- [Your task]: For the entries below, how many lines include the word "dead"? Give the figure and nothing more.

▬▬▬▬▬▬

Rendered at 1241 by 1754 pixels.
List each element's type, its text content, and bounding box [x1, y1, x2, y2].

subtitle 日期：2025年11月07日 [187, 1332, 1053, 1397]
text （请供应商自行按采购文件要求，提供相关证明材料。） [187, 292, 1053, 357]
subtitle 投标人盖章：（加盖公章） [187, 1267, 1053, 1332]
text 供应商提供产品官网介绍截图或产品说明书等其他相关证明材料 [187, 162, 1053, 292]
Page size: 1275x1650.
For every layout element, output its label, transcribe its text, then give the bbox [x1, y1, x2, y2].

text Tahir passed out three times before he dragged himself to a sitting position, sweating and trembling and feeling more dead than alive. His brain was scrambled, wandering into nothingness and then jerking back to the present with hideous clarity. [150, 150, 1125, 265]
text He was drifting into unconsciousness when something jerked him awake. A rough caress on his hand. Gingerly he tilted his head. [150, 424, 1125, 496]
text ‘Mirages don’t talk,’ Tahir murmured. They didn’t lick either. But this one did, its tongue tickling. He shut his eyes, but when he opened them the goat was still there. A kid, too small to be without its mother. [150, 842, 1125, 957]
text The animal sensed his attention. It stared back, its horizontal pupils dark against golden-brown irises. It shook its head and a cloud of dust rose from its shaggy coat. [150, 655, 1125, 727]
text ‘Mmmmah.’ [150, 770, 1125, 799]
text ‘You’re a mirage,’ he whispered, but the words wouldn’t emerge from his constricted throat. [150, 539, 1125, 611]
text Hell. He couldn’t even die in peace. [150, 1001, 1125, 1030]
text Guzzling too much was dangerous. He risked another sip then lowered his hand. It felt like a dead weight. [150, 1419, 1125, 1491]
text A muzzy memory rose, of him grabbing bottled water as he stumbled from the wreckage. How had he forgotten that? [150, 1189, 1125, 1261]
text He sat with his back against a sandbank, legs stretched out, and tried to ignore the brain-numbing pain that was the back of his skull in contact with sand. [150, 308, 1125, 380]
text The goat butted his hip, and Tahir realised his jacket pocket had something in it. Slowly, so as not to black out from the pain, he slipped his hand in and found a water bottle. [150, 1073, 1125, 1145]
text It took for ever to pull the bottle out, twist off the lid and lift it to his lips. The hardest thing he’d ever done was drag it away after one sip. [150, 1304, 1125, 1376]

▬▬▬▬▬▬

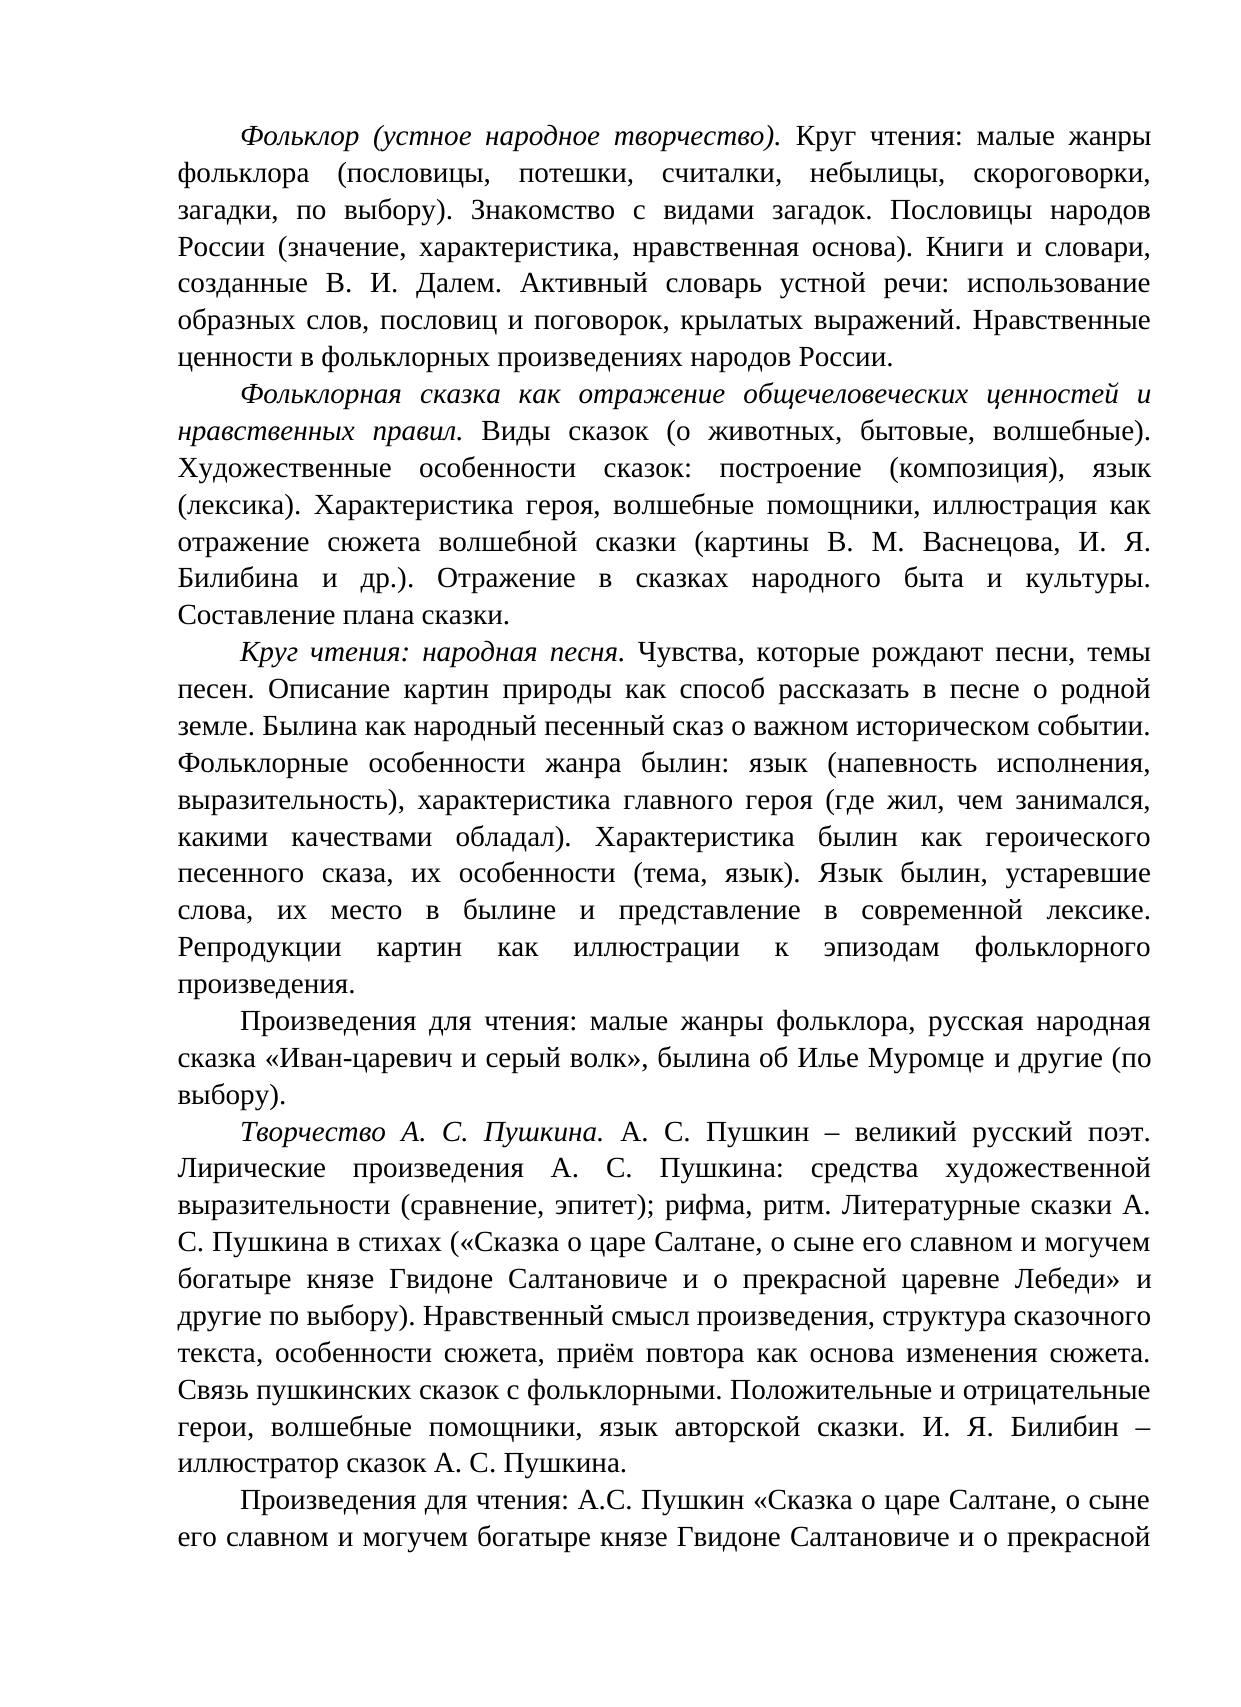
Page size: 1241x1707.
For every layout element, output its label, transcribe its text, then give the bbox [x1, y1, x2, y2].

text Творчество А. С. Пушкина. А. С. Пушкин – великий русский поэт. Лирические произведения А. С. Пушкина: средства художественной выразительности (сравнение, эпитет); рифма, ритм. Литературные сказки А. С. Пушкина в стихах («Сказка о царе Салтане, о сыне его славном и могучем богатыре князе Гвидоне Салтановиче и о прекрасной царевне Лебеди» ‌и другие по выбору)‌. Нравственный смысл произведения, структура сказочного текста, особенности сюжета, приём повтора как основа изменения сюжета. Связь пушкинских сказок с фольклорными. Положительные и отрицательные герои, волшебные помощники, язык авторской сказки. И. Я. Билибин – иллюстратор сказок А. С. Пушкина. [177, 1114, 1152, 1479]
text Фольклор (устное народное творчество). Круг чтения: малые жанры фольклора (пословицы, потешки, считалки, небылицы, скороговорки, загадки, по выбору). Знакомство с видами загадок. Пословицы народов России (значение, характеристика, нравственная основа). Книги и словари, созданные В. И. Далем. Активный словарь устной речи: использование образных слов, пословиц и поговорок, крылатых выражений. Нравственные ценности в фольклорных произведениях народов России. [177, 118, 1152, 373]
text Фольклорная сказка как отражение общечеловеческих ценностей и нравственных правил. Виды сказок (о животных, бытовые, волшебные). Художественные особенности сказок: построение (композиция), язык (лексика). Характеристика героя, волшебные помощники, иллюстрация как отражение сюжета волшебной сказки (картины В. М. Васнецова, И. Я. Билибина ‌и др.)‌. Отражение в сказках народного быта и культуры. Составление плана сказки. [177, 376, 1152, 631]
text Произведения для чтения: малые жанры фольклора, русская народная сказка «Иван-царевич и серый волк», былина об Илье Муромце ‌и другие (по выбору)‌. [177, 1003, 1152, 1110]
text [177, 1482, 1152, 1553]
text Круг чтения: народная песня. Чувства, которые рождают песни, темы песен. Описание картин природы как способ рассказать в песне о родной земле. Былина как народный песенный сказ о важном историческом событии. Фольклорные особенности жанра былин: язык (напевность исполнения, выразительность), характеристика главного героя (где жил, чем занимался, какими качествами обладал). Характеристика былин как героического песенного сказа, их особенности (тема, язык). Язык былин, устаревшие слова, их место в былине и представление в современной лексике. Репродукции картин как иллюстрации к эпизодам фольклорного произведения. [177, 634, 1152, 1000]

▬▬▬▬▬▬

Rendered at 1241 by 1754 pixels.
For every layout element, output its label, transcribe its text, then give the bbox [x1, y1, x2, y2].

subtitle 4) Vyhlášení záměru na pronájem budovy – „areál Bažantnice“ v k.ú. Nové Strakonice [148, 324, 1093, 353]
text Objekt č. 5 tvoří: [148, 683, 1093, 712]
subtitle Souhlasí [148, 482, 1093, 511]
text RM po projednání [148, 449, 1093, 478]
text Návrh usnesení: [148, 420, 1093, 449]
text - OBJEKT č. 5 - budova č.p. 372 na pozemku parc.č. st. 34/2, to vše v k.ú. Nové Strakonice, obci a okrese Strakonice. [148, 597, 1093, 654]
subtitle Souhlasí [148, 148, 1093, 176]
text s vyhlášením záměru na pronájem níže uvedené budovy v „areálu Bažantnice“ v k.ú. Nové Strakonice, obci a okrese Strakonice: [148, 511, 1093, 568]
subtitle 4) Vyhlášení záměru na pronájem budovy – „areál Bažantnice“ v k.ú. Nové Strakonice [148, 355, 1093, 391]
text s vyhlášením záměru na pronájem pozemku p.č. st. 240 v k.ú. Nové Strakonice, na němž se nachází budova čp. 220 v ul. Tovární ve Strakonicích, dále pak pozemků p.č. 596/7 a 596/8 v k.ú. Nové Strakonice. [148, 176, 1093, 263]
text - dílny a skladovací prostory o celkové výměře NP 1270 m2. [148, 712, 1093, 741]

▬▬▬▬▬▬

- [Response for this exercise]: 2